== AVAILABLE RECORDS ==
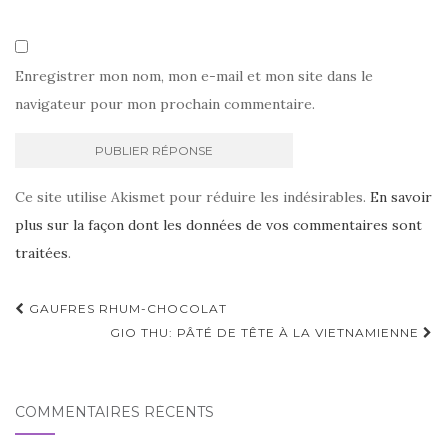
Enregistrer mon nom, mon e-mail et mon site dans le
navigateur pour mon prochain commentaire.
Ce site utilise Akismet pour réduire les indésirables.
En savoir
plus sur la façon dont les données de vos commentaires sont
traitées
.
Navigation
GAUFRES RHUM-CHOCOLAT
d'article
GIO THU: PÂTÉ DE TÊTE À LA VIETNAMIENNE
COMMENTAIRES RÉCENTS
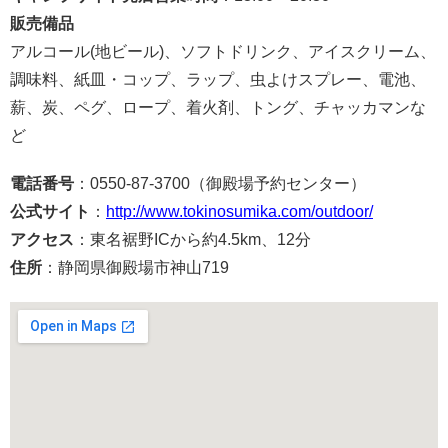
販売備品
アルコール(地ビール)、ソフトドリンク、アイスクリーム、
調味料、紙皿・コップ、ラップ、虫よけスプレー、電池、
薪、炭、ペグ、ロープ、着火剤、トング、チャッカマンな
ど
電話番号
：0550-87-3700（御殿場予約センター）
公式サイト
：
http://www.tokinosumika.com/outdoor/
アクセス
：東名裾野ICから約4.5km、12分
住所
：静岡県御殿場市神山719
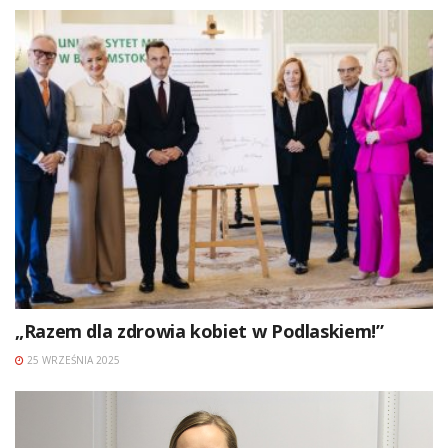
„Razem dla zdrowia kobiet w Podlaskiem!”
25 WRZEŚNIA 2025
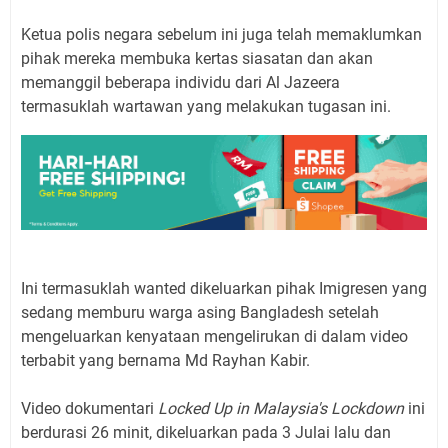
Ketua polis negara sebelum ini juga telah memaklumkan
pihak mereka membuka kertas siasatan dan akan
memanggil beberapa individu dari Al Jazeera
termasuklah wartawan yang melakukan tugasan ini.
Ini termasuklah wanted dikeluarkan pihak Imigresen yang
sedang memburu warga asing Bangladesh setelah
mengeluarkan kenyataan mengelirukan di dalam video
terbabit yang bernama Md Rayhan Kabir.
Video dokumentari
Locked Up in Malaysia's Lockdown
ini
berdurasi 26 minit, dikeluarkan pada 3 Julai lalu dan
===
**INSTRUCTIONS FOR THE TASK:** The number alone, please: how many lines in the data contain the string "dikeluarkan"?

**OUTPUT OF THE TASK:** 2